There will be time for learning and redecorating and forcing yourself to go to the movies on your own. But grieving is very important as well, and I'm glad you recognize that it doesn't just happen when a person dies.
I'm here, too. And I'm proof that things totally get better after they suck ass.
I'm very sorry to hear, occhi, though as you say it is hopefully for the best! Many of the worst things to happen in my life have turned out to be for the best.
Ugh. I'm so sorry. Time will heal. Take care of yourself.
At the time of my separation, my minister told me that it takes a minimum of a calendar year for the healing process. The idea is that you have to go through each event over the year and figure how to deal with it (both emotionally and logistically) as a single person.
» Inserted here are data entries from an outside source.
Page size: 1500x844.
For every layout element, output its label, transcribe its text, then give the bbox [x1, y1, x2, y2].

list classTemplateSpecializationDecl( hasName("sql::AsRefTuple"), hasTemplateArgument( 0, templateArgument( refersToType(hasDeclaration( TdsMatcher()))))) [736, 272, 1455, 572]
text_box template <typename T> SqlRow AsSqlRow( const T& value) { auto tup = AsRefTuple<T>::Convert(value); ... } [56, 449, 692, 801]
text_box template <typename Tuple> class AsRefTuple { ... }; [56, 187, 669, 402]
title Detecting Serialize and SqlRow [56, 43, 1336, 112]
Personally what helped me most was lots and lots of work. I mostly stayed away from parties because I wasn't very good company but I was working full time and had just restarted working on my bachelor's degree after eight years off so I just dove into work and studies and ignored the rest of the world.
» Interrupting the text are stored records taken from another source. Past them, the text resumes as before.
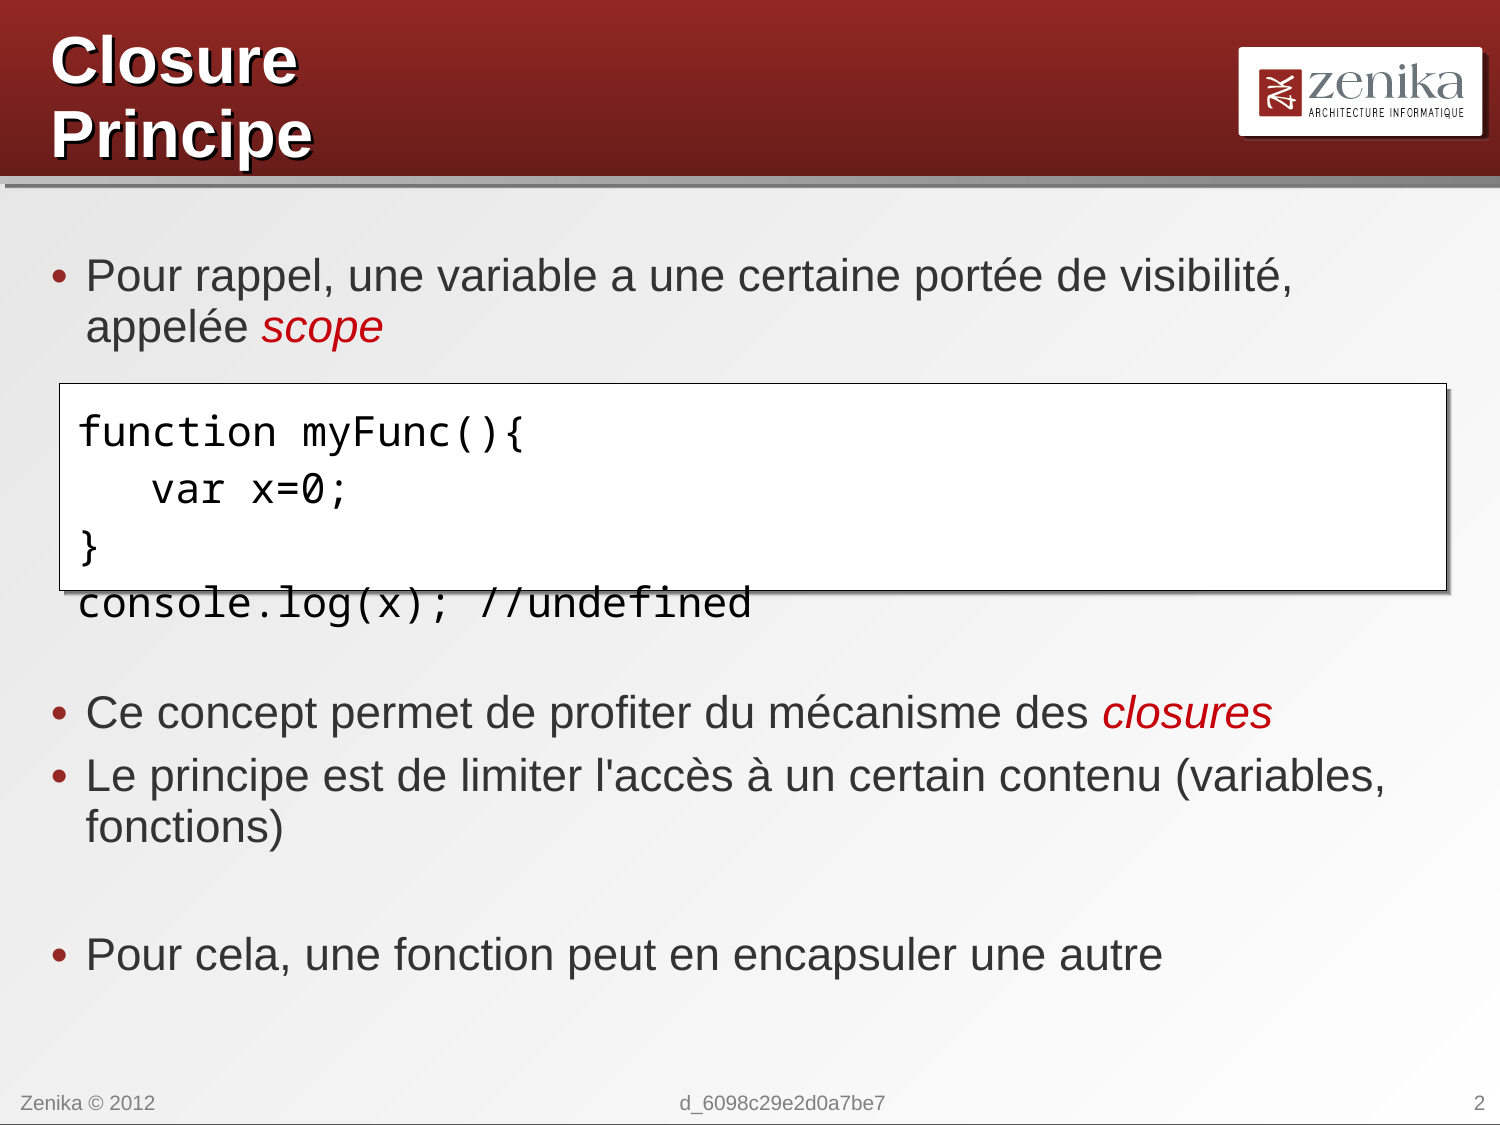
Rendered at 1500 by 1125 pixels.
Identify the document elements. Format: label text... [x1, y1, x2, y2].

text_box function myFunc(){ var x=0; } console.log(x); //undefined [59, 383, 1447, 591]
title Closure Principe [50, 15, 1206, 180]
list Pour rappel, une variable a une certaine portée de visibilité, appelée scope Ce concept permet de profiter du mécanisme des closures Le principe est de limiter l'accès à un certain contenu (variables, fonctions) Pour cela, une fonction peut en encapsuler une autre [50, 249, 1435, 1079]
picture [1257, 58, 1464, 125]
You know all the stuff: how it's okay to grieve change and okay to celebrate change and okay to do both or neither at the same time. You know it, but sometimes it's good to say it anyhow.
And especially, it's good to have a place where you can do all that with people who understand. Sending you good thoughts, sweetheart. Good, good thoughts.
Omg I'd love to meet up with all y'all, but funds are limited right now. Cross your fingers for me that the unemployment folks stop jerking me around, and we'll talk.
I'm sort of finishing up my own (not actually married this time but still a 15 year relationship). It's hard, but you'll get through it. This is my second (the first was 11 years). And if you want yet another not-involved 3rd party to talk about it, feel free to drop me a note.
As a one-time survivor (though we haven't yet got around to the actual "divorce" part) I can also attest to the notion that it gets better. Sometimes, through careful thought and (hopefully) wiser choices, it can be WAY BETTER.
I've never been happier in my life. Wouldn't have guess that back in my twenties, I'll tell you that much.
Thanks occiblu - I don't know about financial progress as there's no money in the account. It feels like progress though, to have some tiny thing that is a step forward after so many things that feel like a step back.